魔法使いだって魔力が切れれば何もできないし、近接の場合はそれが武器に当たる。
……この村の価値、とんでもなく爆上がりしてないか?
「アルスさんが事前に加工してくれたおかげだよ。魔法ってすげえんだな」
「いや、不純物を取り除いたのはエレナですよ」
「私はただ分離しただけです。実際に加工できるまで整えてくれたのはアルスさんですよ。
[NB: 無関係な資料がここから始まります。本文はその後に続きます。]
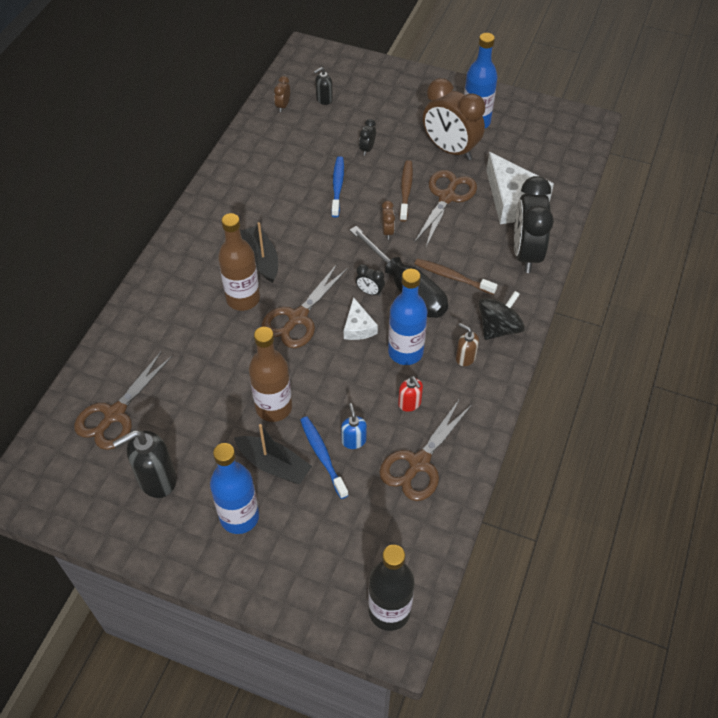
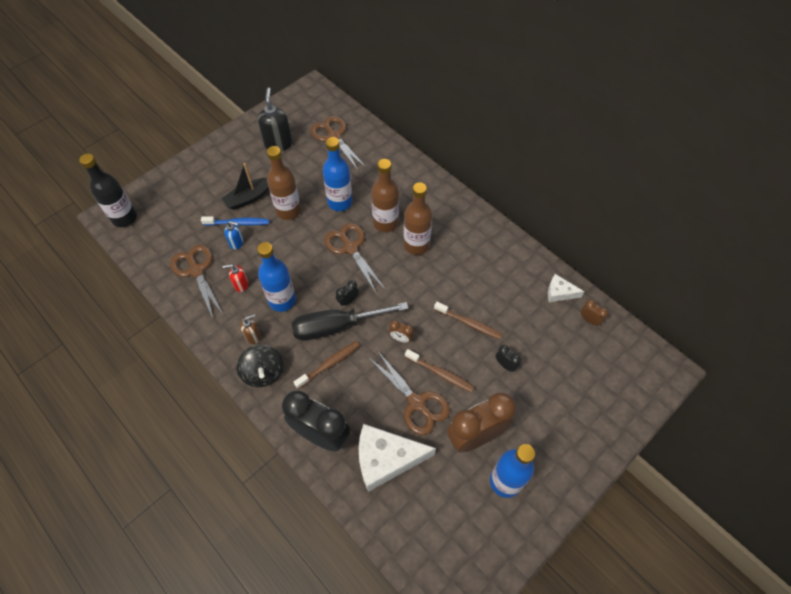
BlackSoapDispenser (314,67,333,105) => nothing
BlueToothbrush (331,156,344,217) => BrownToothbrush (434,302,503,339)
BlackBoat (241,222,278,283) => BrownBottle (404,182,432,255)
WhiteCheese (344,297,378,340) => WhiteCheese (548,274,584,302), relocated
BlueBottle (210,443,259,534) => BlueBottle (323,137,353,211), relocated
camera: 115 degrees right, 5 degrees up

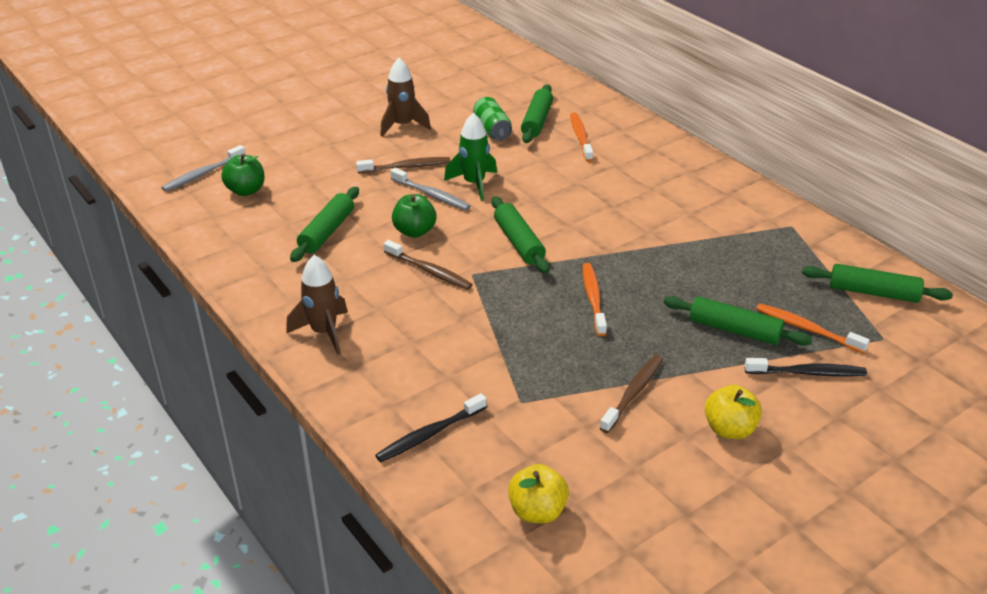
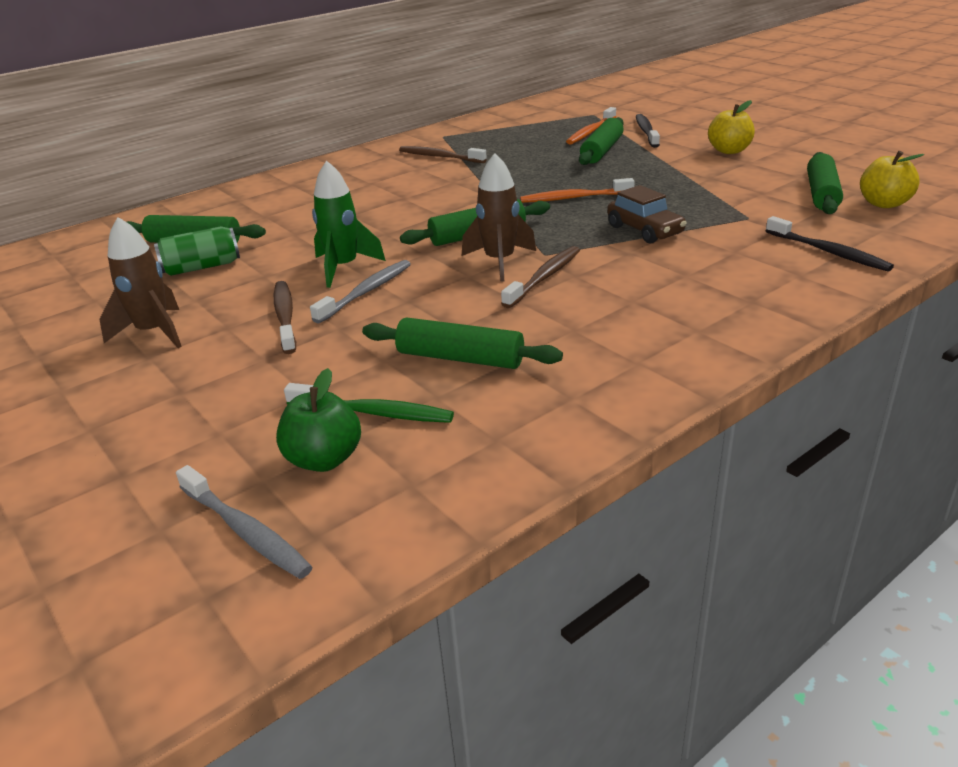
OrangeToothbrush (570,113,593,162) => nothing
GreenApple (392,194,437,238) => nothing
BrownRocket (286,255,348,355) => BrownRocket (462,153,536,282), relocated
GreenRollingPin (802,264,953,303) => GreenRollingPin (807,152,843,214), relocated
BrownToothbrush (600,355,663,433) => BrownToothbrush (399,146,487,163), relocated
nothing => BrownCar (607,185,687,244)
nothing => GreenToothbrush (284,383,454,423)
camera: 90 degrees left, 5 degrees down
でも、一番凄いのはドナーさんだと思いますが」
「同意だな」
すると、ドナーさんが笑っていた。
「不純物を取り除くことがどれだけ大変か。アルスさんは魔法で圧縮してくれたおかげで凄まじい硬度になってた。二人のおかげだよ」
俺は今まで結界魔法や防御魔法は、何か守るためだけしかないと思っていた。
でも、エレナが分離してくれたおかげで、さらに圧縮することができた。
こういう使い方もあったんだな。
それに気づいたのはエレナもらしく、微笑んでいた。
「とりあえず、作れる分だけは作るぜ。これをどう使うかは任せるぜ」
「ありがとう。ドナーさん」
まずはアナグラムたちや乙葉に持ってもらう予定だ。
何かあったとき、これだけ凄まじい武器があると戦うときに発揮してくれるだろう。
そしてできれば、この村の価値をさらに高めたい。
一番良いのは、利用価値があると判断してもらって、村の存在を確かなものにしていく。
そのために必要なのは、信用できる商人だな。
そーいえばあいつも、表向きは商人だとかいってたよーな気がするな。